Akan tetapi di sisi lain, adalah manusiawi bila insan terungku punya rasa takut. Karena meski berada dalam lingkungan dan situasi luar biasa, toh mereka adalah manusia biasa. Rasa takut itu pula yang menandai bahwa baik itu orang baru maupun orang lama punya banyak persamaan. Sebuah persamaan generik yang cukup mencolok adalah ketika mereka bicara soal kemungkinan berat atau ringan hukuman yang akan diterima. Baik orang baru maupun orang lama (residivis) sama-sama mengakui perannya kecil dalam tindak kejahatan yang dilakukan, sehingga berharap kelak hukuman yang diterimanya ringan. Dalam pada itu, kepercayaan yang kuat akan nasib dan takdir membuat mereka berharap keberuntungan selalu menyertai. Keberuntungan dinanti terutama ketika hakim mengambil keputusan. Mereka selalu berharap agar hakim berbaik hati dengan menjatuhkan hukuman bebas atau hukuman yang seringan-ringannya.
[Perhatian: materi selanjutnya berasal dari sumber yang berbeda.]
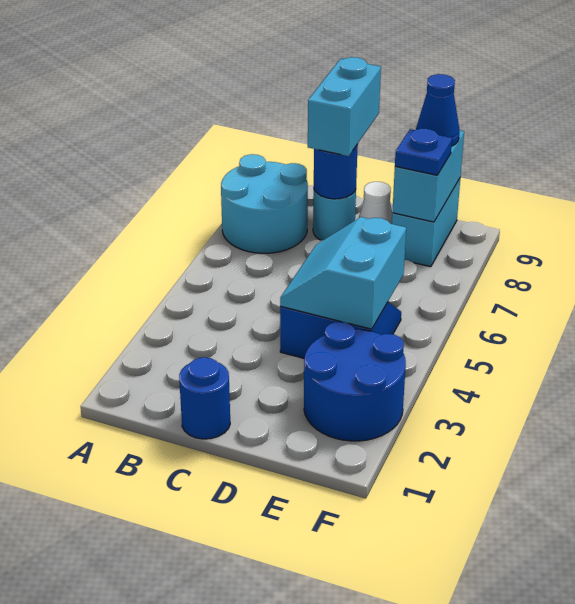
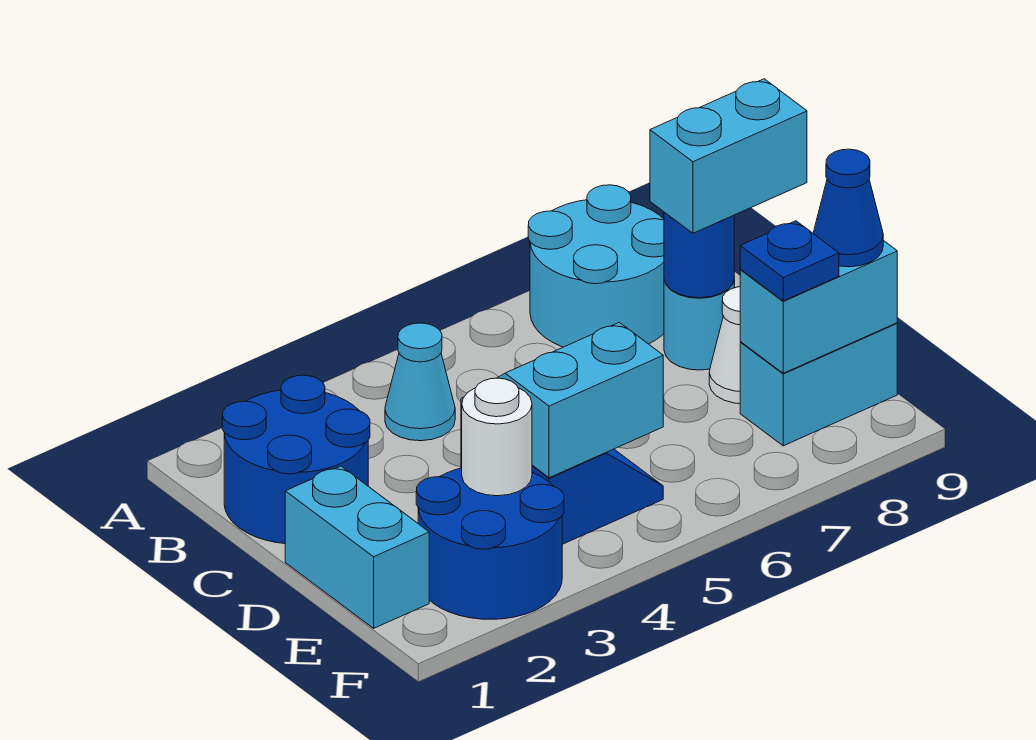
none -> cyan cone B4 level 1
blue round brick C1 level 1 -> blue round brick B1:C2 level 1
none -> cyan brick D1:E1 level 1
none -> white round brick E3 level 2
Satu hal yang boleh jadi terdengar konyol adalah bahwa pada hampir setiap kesempatan orang-orang tahanan kerap saling nasehat-menasehati satu dengan yang lainnya untuk mengakui apa pun yang didakwakan oleh jaksa. Dalam banyak kasus, pengalaman menunjukkan bahwa pengakuan seseorang banduan terhadap tuduhan yang dibidikkan oleh jaksa selalu mempermudah proses peradilan terhadapnya; terlepas dari apakah perbuatan itu benar-benar dilakukannya baik secara langsung atau tidak langsung, sengaja atau tidak sengaja, sadar atau tidak. “Jika tidak mengaku,” kata mereka, “postponed.” Penundaan sidang bisa berlangsung berkali-kali dalam kurun berbulan-bulan, bahkan boleh jadi menunggu hitungan tahun. Sebaliknya jika banduan mengaku, hakim akan segera mengambil keputusan. Ketika itulah keberuntungan sangat mereka nantikan.